Taiwan's president won re-election Saturday, paving the way for a continuation of the China-friendly policies that have delighted Beijing and Washington, and caused consternation among some in Taiwan worried about the durability of their de facto independence.
With about 99 percent of the vote counted, the official Central Election Commission said President Ma Ying-jeou had garnered 51.6 percent of the total against 45.6 percent for Tsai Ing-wen of the main opposition Democratic Progressive Party. A third candidate, James Soong, once a heavyweight with Ma's Nationalist Party, had 2.8 percent.
Ma's Nationalist Party also retained control of the 113-seat legislature, though with a reduced majority.
Speaking before thousands of jubilant supporters in downtown Taipei, Ma said his China policies had resonated with voters.
"They gave us support for our policy to put aside differences with the mainland. To search for peace and turn it into business opportunities," he said.
Since taking office in May 2008, Ma has tied Taiwan ever closer to China, which for the last 60 years has represented a military threat, a political rival and, most recently, a key commercial partner.
The two sides split amid civil war in 1949, and China has never renounced its threat to use military force to bring the democratic island under its control. But over the past several years, and especially since Ma was first elected, tensions have eased considerably amid an upsurge in trade and new transportation and tourist links across the 100-mile-wide (160-kilometer-wide) Taiwan Strait.
Ma's re-election will be seen in Beijing as a big victory for President Hu Jintao, who has moved away from China's previous policy of repeatedly threatening the island with war and instead has tried to woo Taiwanese by showing the economic benefits of closer ties.
Still, Hu has funded a wide-ranging military expansion that has made the use of force a more credible option. A Ma defeat would have strengthened military hard-liners just as Hu is preparing to step down to make way for a younger group of leaders.
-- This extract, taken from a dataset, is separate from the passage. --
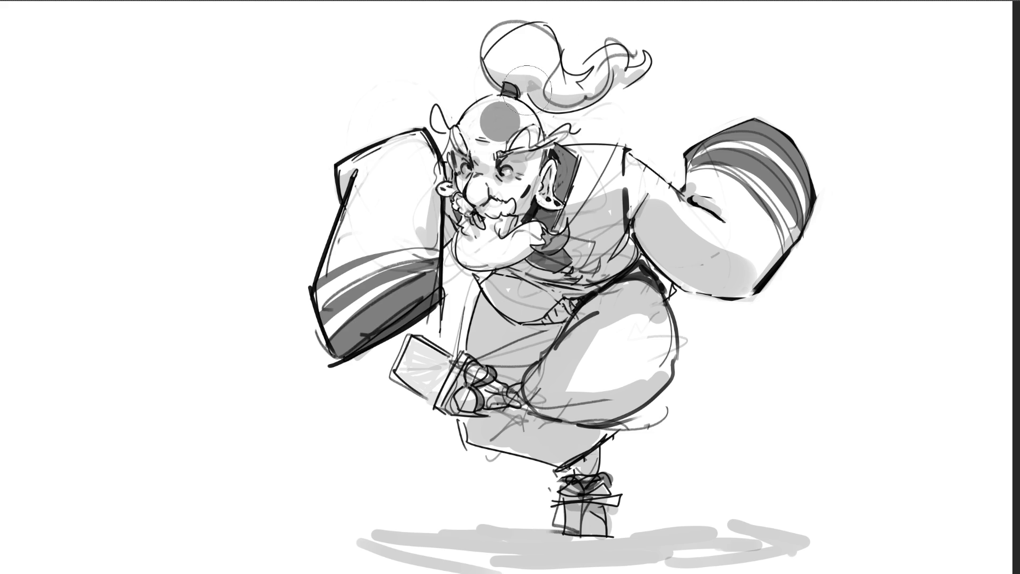
key("ctrl+z")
There was no immediate reaction from Beijing on the election results.
Ma's victory was welcomed by the United States, Taiwan's most important security partner despite shifting its recognition from Taipei to Beijing in 1979.
"We congratulate Ma Ying-jeou on his re-election and the people of Taiwan on the successful conduct of their presidential and legislative elections," the White House said in a statement.
Drastically lowered tensions have substantially reduced the chances that the U.S. will be embroiled in a Taiwan-China conflict at a time when it is trying to repair its economy, steady relations with Beijing and re-engage in East Asia after a decade of preoccupation with Iraq and Afghanistan.
"Cross-Strait peace, stability and improved relations, in an environment free from intimidation, are of profound importance to the United States," the White House statement said. "We hope the impressive efforts that both sides have undertaken in recent years to build cross-Strait ties continue."
While there is little appetite in Taiwan for political union with Beijing, a majority of Taiwanese do want to engage the mainland commercially, because they see it as an economic force whose footprint is constantly growing.
Since taking office 3 1/2 years ago, Ma has sanctioned big upsurges in direct flights across the strait, given the green light to accelerated Chinese tourist visits to Taiwan and opened the door to Chinese investment.
His signature achievement was the completion of a China trade deal in June 2010 that lowered tariffs on hundreds of goods. While most of Taiwan's $124 billion worth of exports to China last year were electronic items such as television displays and cellphone chips, there was also a big upsurge in agricultural sales from southern Taiwan, long a stronghold of Tsai's party.
Ma's victory was a bitter blow to Tsai, a 55-year-old London School of Economics Ph.D., who invested great efforts in driving home her message that Ma's policies were not only widening economic inequality but also undermining Taiwan's de facto independence in exchange for economic benefits from China — a claim meant to resonate with her party's pro-independence base.
While the DPP used to push for formal Taiwanese independence, under Tsai it has adopted a more moderate posture, insisting it wants to work with China, though without the same degree of intensity it attributes to Ma.
DPP partisans — and others on the island — worry that closer commercial links with the mainland will force Taiwan into a state of dependency that they fear will make political union inevitable. During the campaign, Ma insisted he has no intention of discussing the sensitive unification issue with Beijing during a second term, but fears of a closer political connection remain intact.
In his acceptance speech, Ma pledged to boost support for poorer Taiwanese and narrow the growing rich-poor divide while reaching out to civil society in making policy.
He promised to seek Taiwanese entry into international economic and cultural organizations from which it is now excluded by Chinese opposition, and to protect Taiwan's sovereignty, security and "the dignity of the Taiwanese people."
A former justice minister and Taipei mayor, Ma won the support of Taiwanese more with his policies than his personality. Low-key and wonkish, the 61-year-old Harvard Law School graduate has sometimes seemed ill at ease in trying to connect with ordinary Taiwanese. But his insistence that his China approach was popular in both Beijing and Washington resonated with voters seeking stability and prosperity in an increasingly globalized world.